### What you are asked to do
An exact transcription of the records is required, minus any images.

--- --- ---

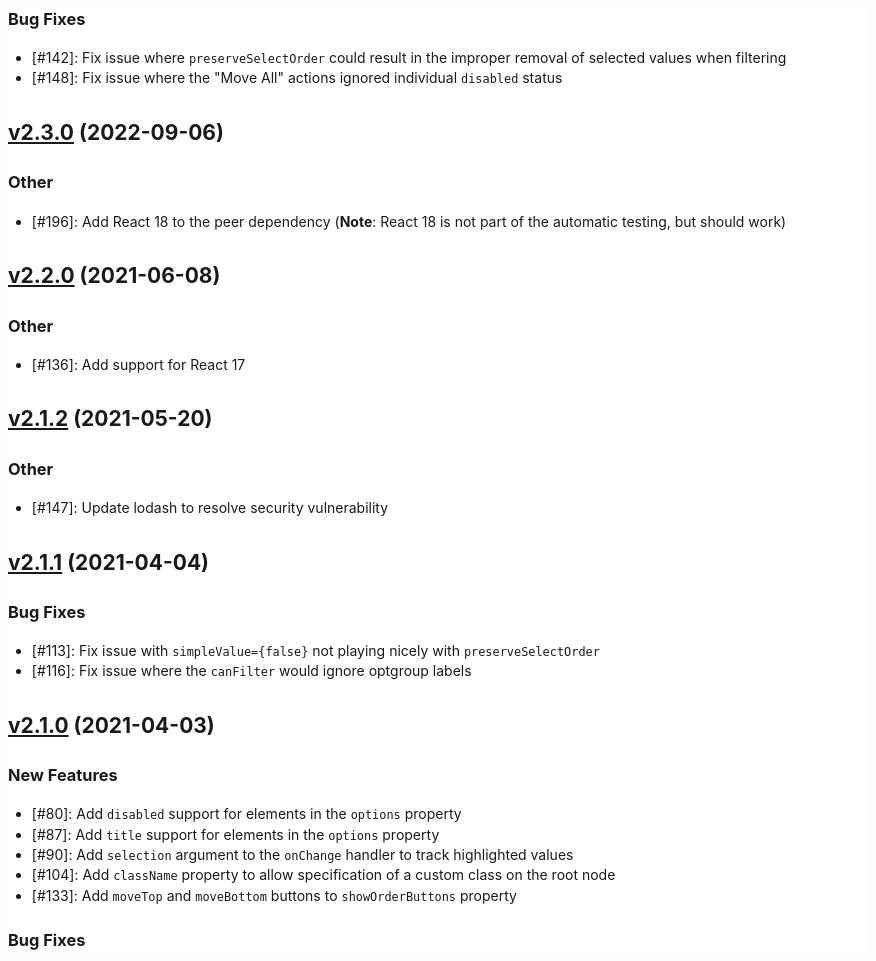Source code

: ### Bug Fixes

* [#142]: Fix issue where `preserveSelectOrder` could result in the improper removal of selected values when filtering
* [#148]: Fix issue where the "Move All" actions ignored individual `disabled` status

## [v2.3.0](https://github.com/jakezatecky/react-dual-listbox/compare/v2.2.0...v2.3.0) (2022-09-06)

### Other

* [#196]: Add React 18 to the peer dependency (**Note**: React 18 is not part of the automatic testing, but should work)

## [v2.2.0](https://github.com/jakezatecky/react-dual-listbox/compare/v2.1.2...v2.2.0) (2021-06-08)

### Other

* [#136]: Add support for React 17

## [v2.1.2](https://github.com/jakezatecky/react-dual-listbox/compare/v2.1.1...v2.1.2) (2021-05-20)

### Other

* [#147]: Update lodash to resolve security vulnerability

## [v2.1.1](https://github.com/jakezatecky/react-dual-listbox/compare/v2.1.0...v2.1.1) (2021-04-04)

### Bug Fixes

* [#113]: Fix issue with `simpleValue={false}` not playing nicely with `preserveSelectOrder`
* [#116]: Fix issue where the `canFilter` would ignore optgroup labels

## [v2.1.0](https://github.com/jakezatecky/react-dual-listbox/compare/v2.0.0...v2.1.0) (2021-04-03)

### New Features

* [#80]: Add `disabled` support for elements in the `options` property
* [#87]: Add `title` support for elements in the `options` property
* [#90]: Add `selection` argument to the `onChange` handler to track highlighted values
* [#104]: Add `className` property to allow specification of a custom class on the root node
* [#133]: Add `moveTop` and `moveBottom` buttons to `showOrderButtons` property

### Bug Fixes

--- --- ---

### Task answer
Source code

: ### Bug Fixes

* [#142]: Fix issue where `preserveSelectOrder` could result in the improper removal of selected values when filtering
* [#148]: Fix issue where the "Move All" actions ignored individual `disabled` status

## [v2.3.0](https://github.com/jakezatecky/react-dual-listbox/compare/v2.2.0...v2.3.0) (2022-09-06)

### Other

* [#196]: Add React 18 to the peer dependency (**Note**: React 18 is not part of the automatic testing, but should work)

## [v2.2.0](https://github.com/jakezatecky/react-dual-listbox/compare/v2.1.2...v2.2.0) (2021-06-08)

### Other

* [#136]: Add support for React 17

## [v2.1.2](https://github.com/jakezatecky/react-dual-listbox/compare/v2.1.1...v2.1.2) (2021-05-20)

### Other

* [#147]: Update lodash to resolve security vulnerability

## [v2.1.1](https://github.com/jakezatecky/react-dual-listbox/compare/v2.1.0...v2.1.1) (2021-04-04)

### Bug Fixes

* [#113]: Fix issue with `simpleValue={false}` not playing nicely with `preserveSelectOrder`
* [#116]: Fix issue where the `canFilter` would ignore optgroup labels

## [v2.1.0](https://github.com/jakezatecky/react-dual-listbox/compare/v2.0.0...v2.1.0) (2021-04-03)

### New Features

* [#80]: Add `disabled` support for elements in the `options` property
* [#87]: Add `title` support for elements in the `options` property
* [#90]: Add `selection` argument to the `onChange` handler to track highlighted values
* [#104]: Add `className` property to allow specification of a custom class on the root node
* [#133]: Add `moveTop` and `moveBottom` buttons to `showOrderButtons` property

### Bug Fixes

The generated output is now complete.